Des manifestants envahissent le Capitole, le 6 janvier 2021.
Des manifestants envahissent le Capitole, le 6 janvier 2021. Brent Stirton/Getty images pour Le Figaro Magazine

Un an après les événements, notre reporter qui était sur place revient sur cette journée inédite où les institutions américaines ont vacillé, sans que les manifestants soient animés par une préméditation insurrectionnelle.

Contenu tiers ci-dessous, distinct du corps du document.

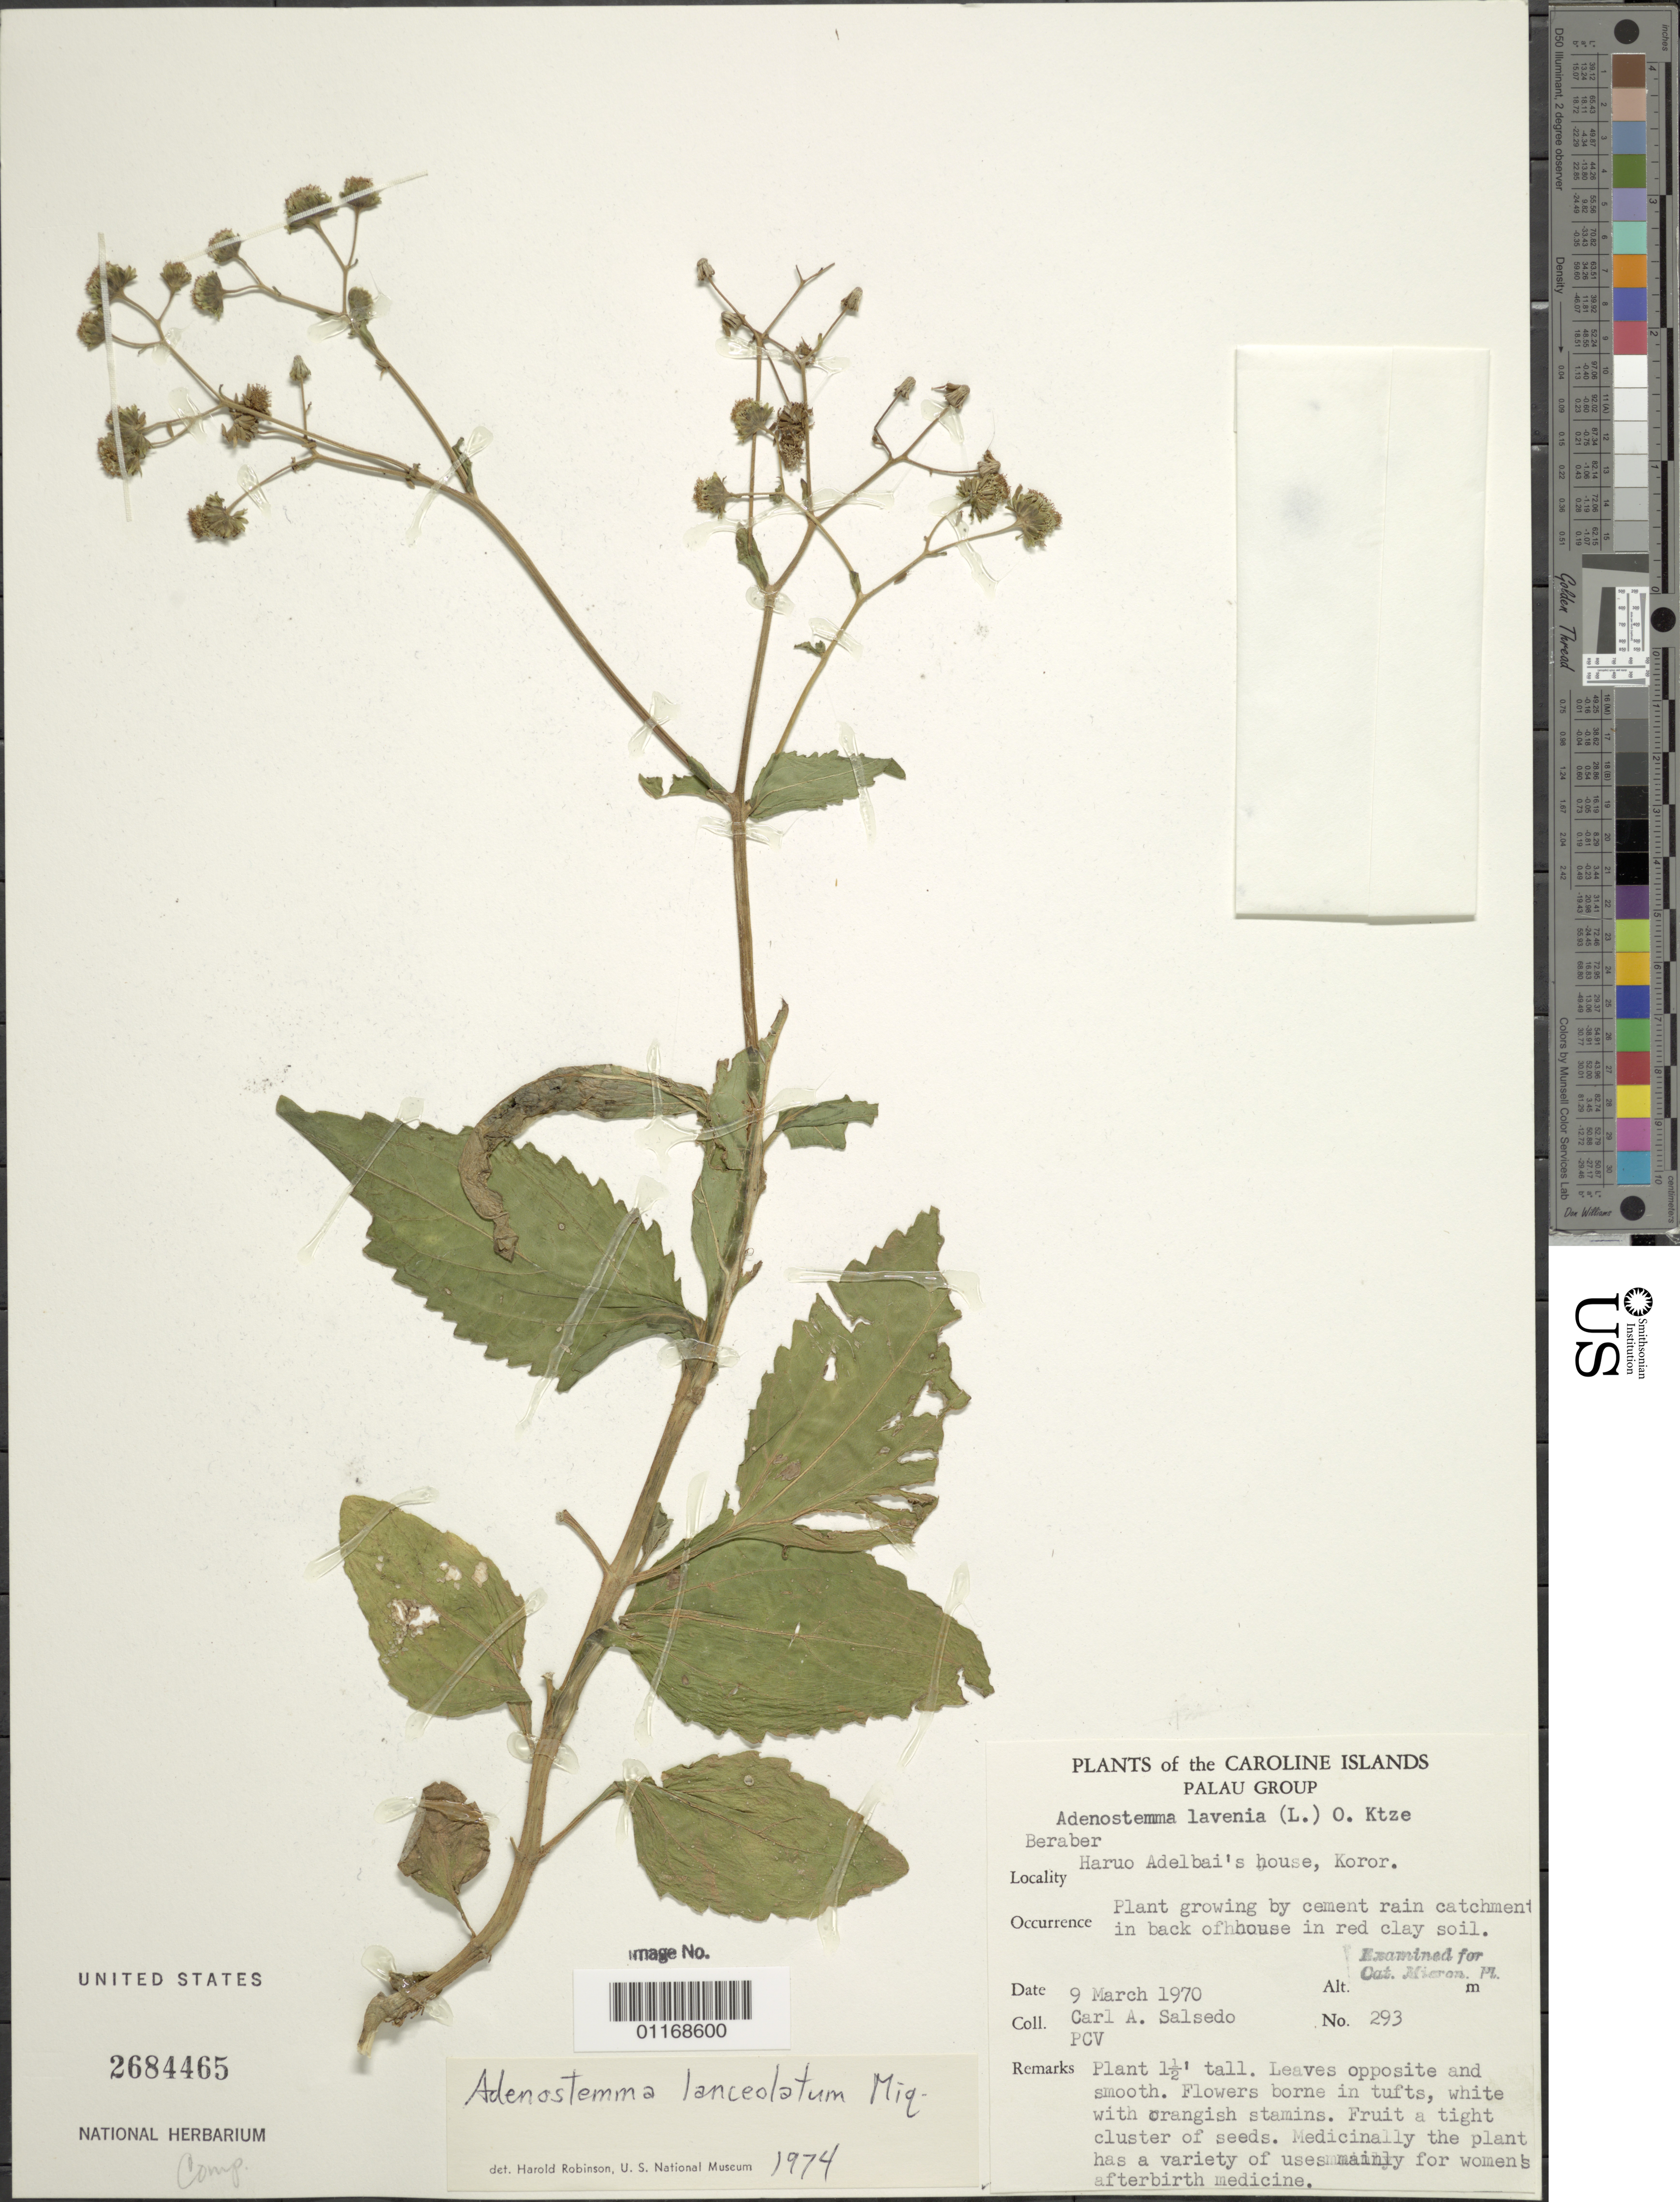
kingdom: Plantae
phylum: Tracheophyta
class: Magnoliopsida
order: Asterales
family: Asteraceae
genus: Adenostemma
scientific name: Adenostemma lanceolatum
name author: Miq.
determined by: Robinson, Harold E., (US)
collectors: C.A. Salsedo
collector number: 293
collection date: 1970-03-09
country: Palau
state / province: Koror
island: Oreor [Koror] I.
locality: Harul Adelbai's house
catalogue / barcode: US 2684465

« SeeYouJanuary6th » : rendez-vous le 6 janvier. La phrase est imprimée sur une feuille blanche collée à la hâte sur une table de l’espace dédié aux journalistes lors d’un meeting de Donald Trump à Dalton, en Géorgie. Nous sommes le 4 janvier 2021 et la foule rassemblée ce soir-là affiche une ferveur qui n’a d’égal que leur mauvaise foi face aux résultats de l’élection présidentielle remportée par Joe Biden. « Si vous ne vous battez pas avec vous ce que vous avez pour sauver votre pays, vous n’aurez plus de pays du tout », assène le président sortant à la foule qui acclame chacune de ses phrases. « Les démocrates essayent de nous voler la Maison Blanche – vous ne pouvez pas les laisser faire », insiste Trump. Nous sommes à 48 heures de l’invasion du Capitole et personne, à ce moment là – ni la centaine de journalistes présents sur place ni les partisans de Donald Trump et ni le président lui-même – n’est alors en mesure d’imaginer de ce qui va se dérouler au Parlement des États-Unis.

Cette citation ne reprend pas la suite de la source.